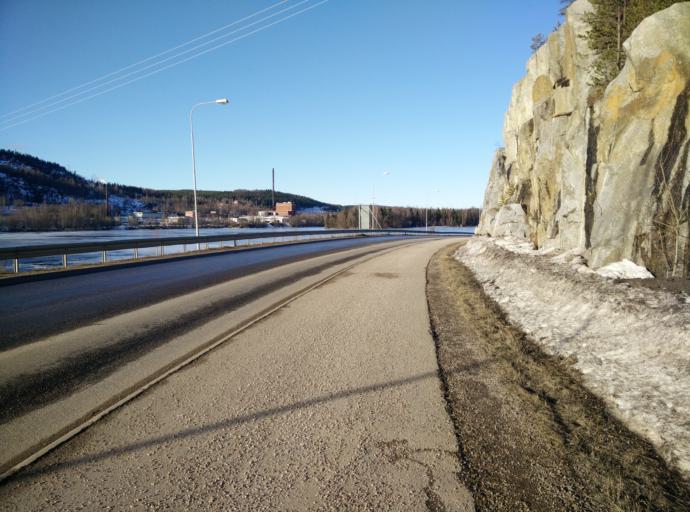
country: SE
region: Vaesternorrland
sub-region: Sundsvalls Kommun
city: Skottsund
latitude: 62.3023
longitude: 17.3846
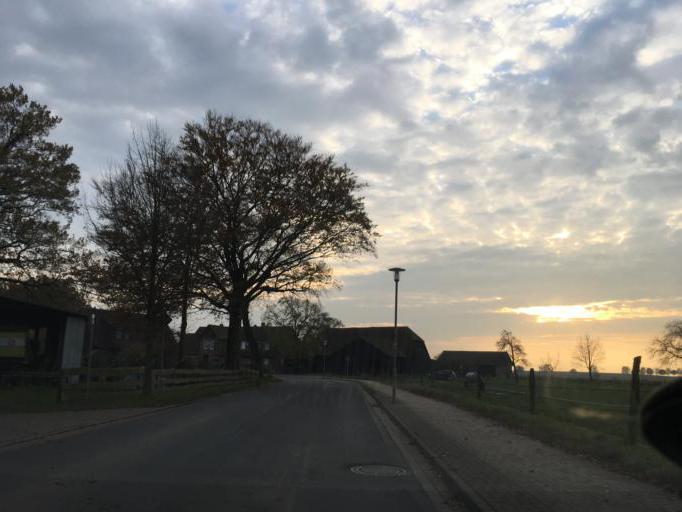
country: DE
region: Lower Saxony
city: Bergen
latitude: 52.8444
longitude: 9.9727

> _Given exercise_: Please rewrite the records above with every "city" changed to "town" and all else unchanged, leaving out the pictures.

> _Task solution_:
country: SE
region: Vaesternorrland
sub-region: Sundsvalls Kommun
town: Skottsund
latitude: 62.3023
longitude: 17.3846
country: DE
region: Lower Saxony
town: Bergen
latitude: 52.8444
longitude: 9.9727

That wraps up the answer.